11.   Similarly, God gave to Jeremiah. When he called Jeremiah to be a prophet, he said he had chosen Jeremiah before forming him in the womb. He put his words in Jeremiah’s mouth. Jeremiah was to afflict the comfortable and comfort the afflicted, including himself. Jeremiah’s call as a prophet was as much a gift from God as his own salvation was a gift from God.  Living in the truth also comes as God’s gift to us. He gives it in his Word. “If you abide in my word, you are truly my disciples,” Jesus said, “and you will know the truth, and the truth will set you free” (John 8:31–32).  Notice that last word. It is “free”—not “easy.”
12.   As Jeremiah learned from experience, in this sinful world living in the truth can put you in some pretty difficult and conflicted situations. Much more than we can perhaps imagine, Jeremiah stood alone against the crowd. He said things that were enormously unpopular. He even got folks to hate him. At times he complained to the Lord. Yet this prophet could never refrain from speaking God’s Word. He said: “If I say, ‘I will not mention him, or speak any more in his name,’ there is in my heart as it were a burning fire shut up in my bones, and I am weary with holding it in, and I cannot” (Jeremiah 20:9). The powerful Word had to come out. Jeremiah likened it to a fire and a hammer, which can be destructive but can also be quite constructive. Living in the Lord’s truth is the only way to live, for only it offers the mercy and power of God to the human heart.

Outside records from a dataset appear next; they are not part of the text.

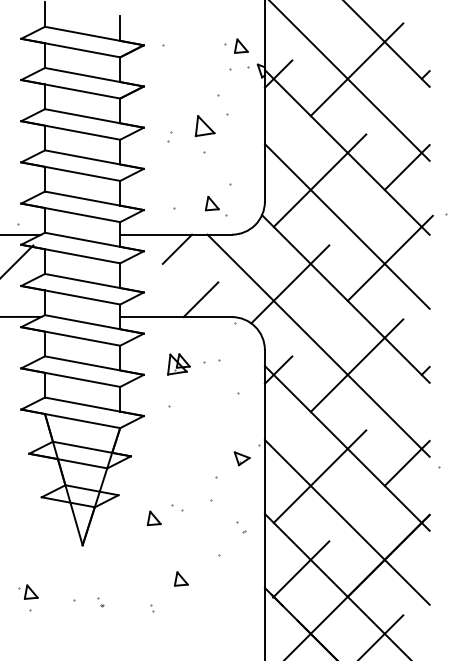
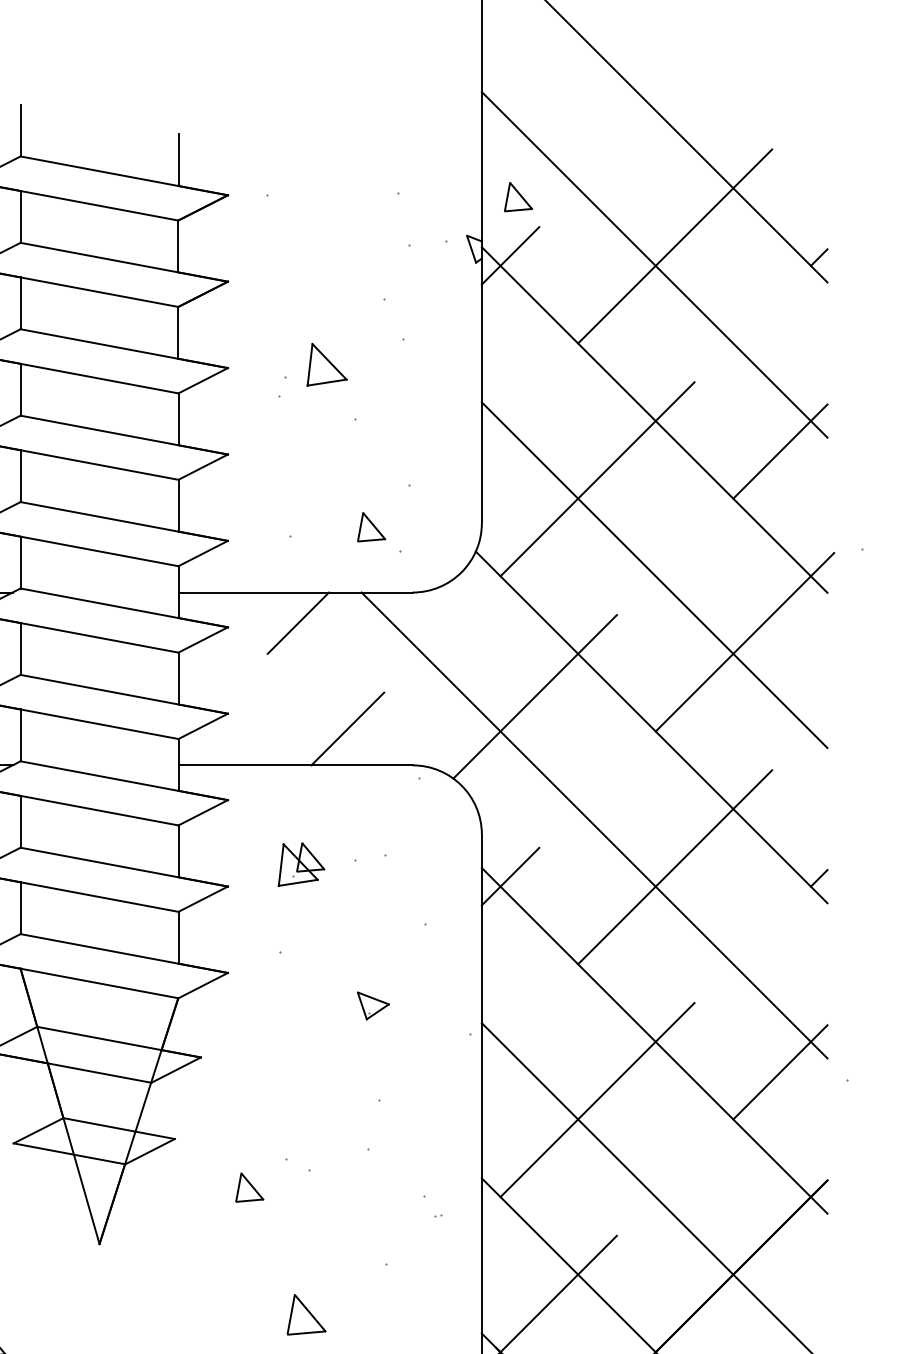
part: (241, 45) -> (518, 195), moved
part: (204, 126) -> (325, 365), moved
part: (241, 458) -> (371, 1005), moved
part: (181, 578) -> (306, 1313), size x1.4

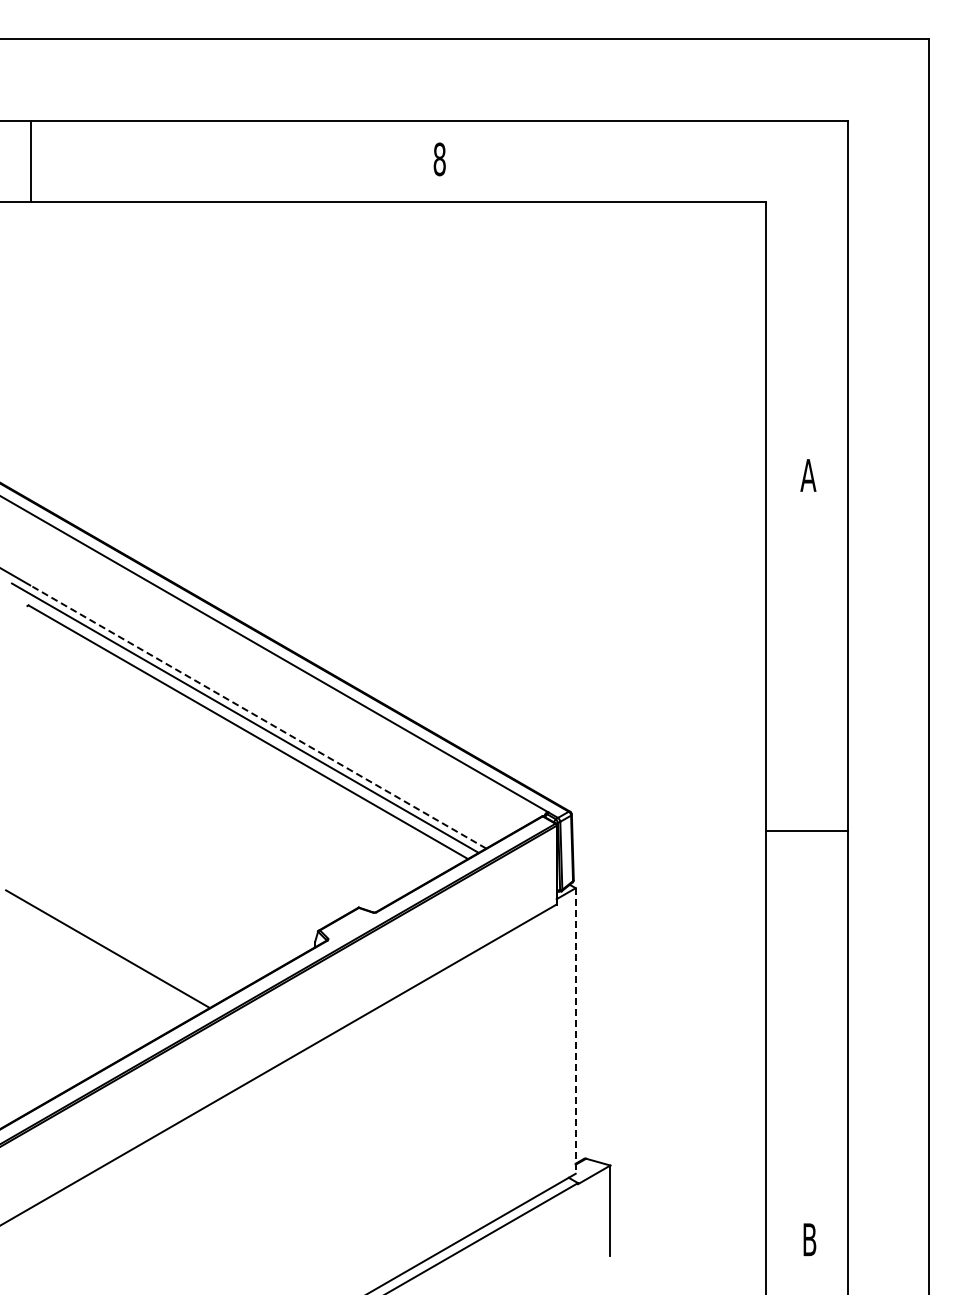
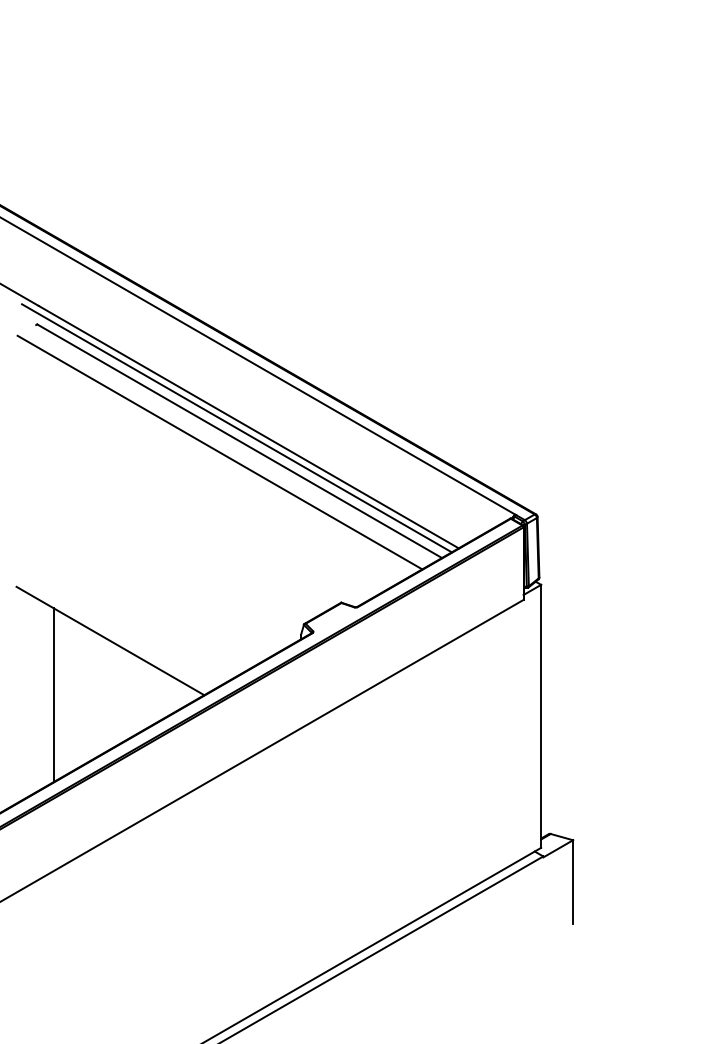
line: (257, 716) -> (248, 426), dashed -> solid
line: (226, 744) -> (219, 452), added
line: (46, 1007) -> (53, 694), added
line: (575, 1030) -> (540, 715), dashed -> solid

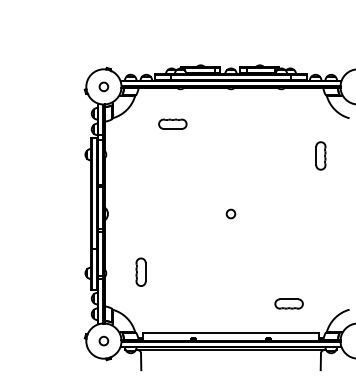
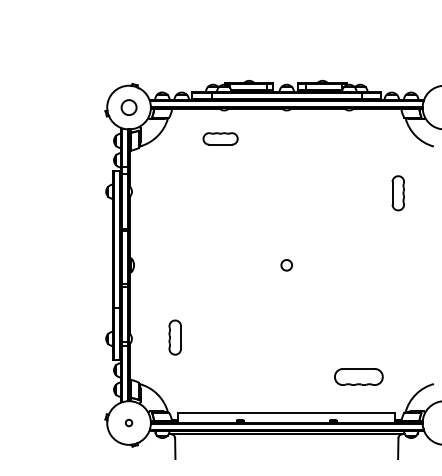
circle: (103, 86) -> (128, 107), size x1.4
part: (172, 123) -> (220, 138), moved
part: (288, 303) -> (358, 376), size x1.4
circle: (103, 340) -> (128, 422), size x0.6

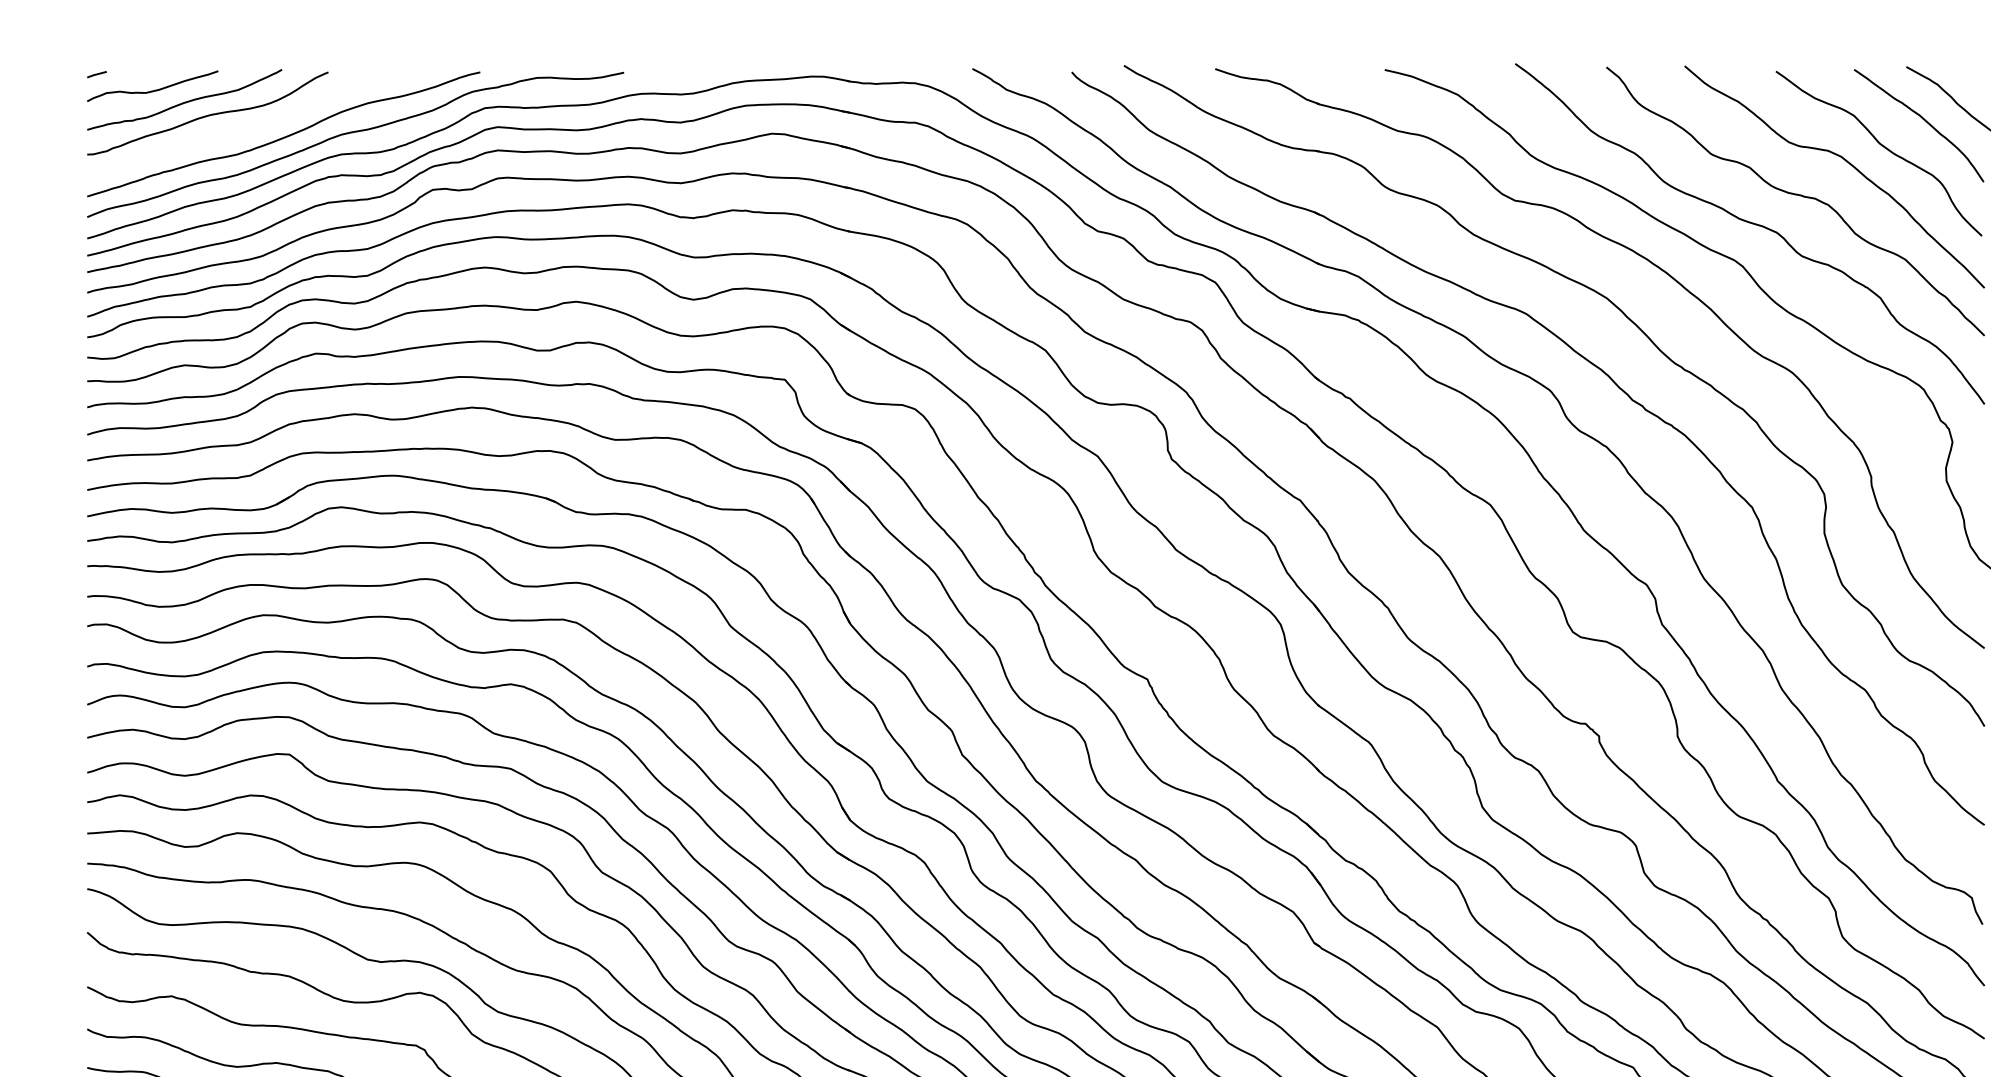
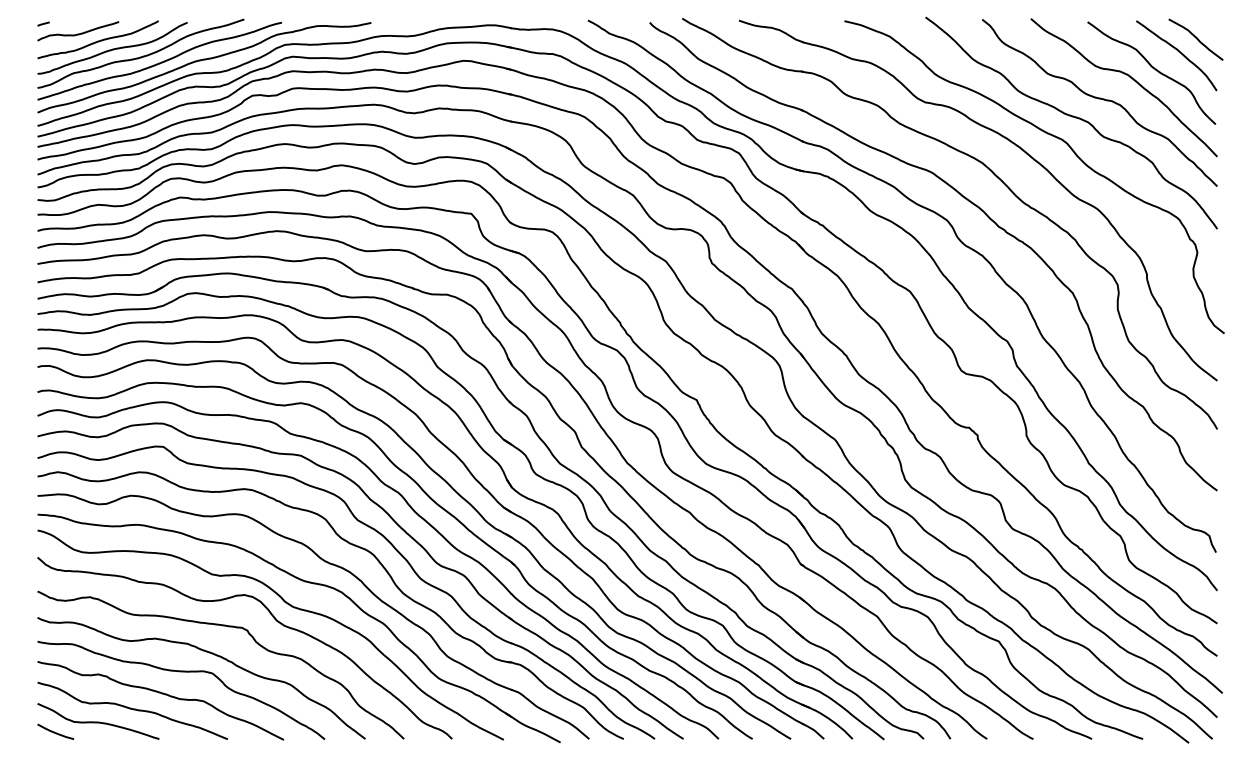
curve: (252, 126) -> (140, 56), added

13.   You can’t live a lie. In fact, it’s pathetic to see people trying to eke out an existence trying to be tentative about everything because they have been burned by so many lies. That reminds me of an 18th century explorer who arrived at the Mississippi River in winter. The river was frozen well enough at water’s edge, all right, but how solid was the ice in the middle? The explorer started across. Pretty soon he got down on his hands and knees, moving very slowly and distributing his weight just in case the ice turned thin. It looked like it was going to take him a couple of hours to cross the river this way. By the halfway point his hands and knees began to bleed. Then he heard a sound. Looking up, he saw a man who was driving a four-horse wagon full of coal, roaring right across the river. The driver had been that way before. He knew the ice was thick enough to hold him and his load. Red-faced with embarrassment, the explorer stood up and walked across the rest of the way. From Guido Merkens, Breakthrough for You: Practice Spiritual Principals [sic] to Lift You to a New Level of Living (N.p., 2001), 172–73. 
14.   Stand up. Stand on God’s truth in Christ. It’s much more solid than you may have thought. Live in God’s truth in Christ. It’s far more forgiving than you might have dreamed. Lift up your head. Your redemption is drawing near.  Amen.  Now the peace of God that passes all understanding guard your hearts and minds in Christ Jesus until life everlasting.  Amen.